The petition then alleged that about October 28, 1950, he moved his equipment on the lease and performed the services described. A verified statement of the services was attached. The petition then alleged it was agreed that plaintiff be paid for his services upon completion of the services and the charge made was reasonable; and that plaintiff was directed to cease his operation by C. L. Tyrrell, President of Stag, on the day stated on the itemized account.

Judgment was prayed for the amount shown in the statement.

*771The answer of Stag was first a general denial, then a specific denial that it hired plaintiff to do any work on the lease in question. The answer further alleged that one Siegrist called Spencer and asked him to call plaintiff and tell plaintiff that Siegrist wanted plaintiff to move onto the lease and mill out the collapsed casing. The defendant specifically denied that Spencer had authority to bind the defendant in employing plaintiff to mill out the collapsed casing on the described real estate. The answer further alleged that it was the custom in the oil fields that when at the direction of the operator of an oil lease a person called another to perform labor or to furnish materials on an oil lease the operator of the lease was the one who was obliged to pay.

The plaintiff’s reply was first a general denial.
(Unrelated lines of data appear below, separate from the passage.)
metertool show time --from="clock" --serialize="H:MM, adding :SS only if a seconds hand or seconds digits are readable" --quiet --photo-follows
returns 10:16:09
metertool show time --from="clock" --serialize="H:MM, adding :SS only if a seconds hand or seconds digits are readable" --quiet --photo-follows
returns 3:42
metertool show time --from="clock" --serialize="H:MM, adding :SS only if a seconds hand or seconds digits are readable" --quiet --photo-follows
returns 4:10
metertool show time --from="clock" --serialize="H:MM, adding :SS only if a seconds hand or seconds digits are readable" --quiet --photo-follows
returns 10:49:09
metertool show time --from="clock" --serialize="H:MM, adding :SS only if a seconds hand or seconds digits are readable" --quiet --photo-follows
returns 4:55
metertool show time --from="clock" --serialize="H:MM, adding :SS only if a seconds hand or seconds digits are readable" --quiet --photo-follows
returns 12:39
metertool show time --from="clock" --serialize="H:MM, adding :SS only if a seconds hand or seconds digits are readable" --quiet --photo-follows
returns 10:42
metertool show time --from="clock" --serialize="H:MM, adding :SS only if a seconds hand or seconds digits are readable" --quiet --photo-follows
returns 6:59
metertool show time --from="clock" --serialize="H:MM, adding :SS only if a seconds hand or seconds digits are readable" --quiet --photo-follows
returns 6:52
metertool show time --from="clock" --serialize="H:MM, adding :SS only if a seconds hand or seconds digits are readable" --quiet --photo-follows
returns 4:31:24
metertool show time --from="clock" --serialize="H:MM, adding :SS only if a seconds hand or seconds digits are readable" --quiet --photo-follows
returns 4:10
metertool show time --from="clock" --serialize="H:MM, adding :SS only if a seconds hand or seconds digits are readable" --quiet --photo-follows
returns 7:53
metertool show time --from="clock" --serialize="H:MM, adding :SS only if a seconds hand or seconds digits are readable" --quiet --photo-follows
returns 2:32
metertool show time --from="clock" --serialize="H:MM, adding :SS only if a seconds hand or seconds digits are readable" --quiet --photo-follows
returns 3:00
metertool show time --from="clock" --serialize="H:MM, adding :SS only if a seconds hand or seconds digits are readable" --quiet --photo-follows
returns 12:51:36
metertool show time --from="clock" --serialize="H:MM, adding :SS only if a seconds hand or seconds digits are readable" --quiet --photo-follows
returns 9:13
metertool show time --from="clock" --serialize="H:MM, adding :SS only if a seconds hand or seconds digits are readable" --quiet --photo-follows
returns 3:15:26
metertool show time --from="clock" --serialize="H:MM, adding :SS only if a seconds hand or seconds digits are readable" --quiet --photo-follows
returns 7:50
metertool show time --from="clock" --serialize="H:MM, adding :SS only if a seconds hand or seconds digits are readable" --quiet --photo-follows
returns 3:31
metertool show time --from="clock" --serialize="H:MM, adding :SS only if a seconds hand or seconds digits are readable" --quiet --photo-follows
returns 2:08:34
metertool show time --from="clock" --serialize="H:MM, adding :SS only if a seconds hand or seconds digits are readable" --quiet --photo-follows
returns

The plaintiff also specifically denied that he was ordered to perform any services by Siegrist or anyone in his behalf and stated that at all times he was working for Stag. The reply further specifically denied that he had any knowledge of the usage and custom in the oil fields pleaded by defendant in its answer.

At the finish of plaintiff’s evidence defendant demurred to it on the ground that it failed to prove facts sufficient to constitute a cause of action in favor of plaintiff and against the defendant. This demurrer was sustained — hence this appeal.

The only specifications of error are that the trial court erred in sustaining defendant’s demurrer to plaintiff’s evidence.

Defendant cites and relies on authorities holding that neither the declarations nor acts of a man can be given in evidence to prove that he is the agent of another, and where agency is the question at issue it must be proved by other testimony.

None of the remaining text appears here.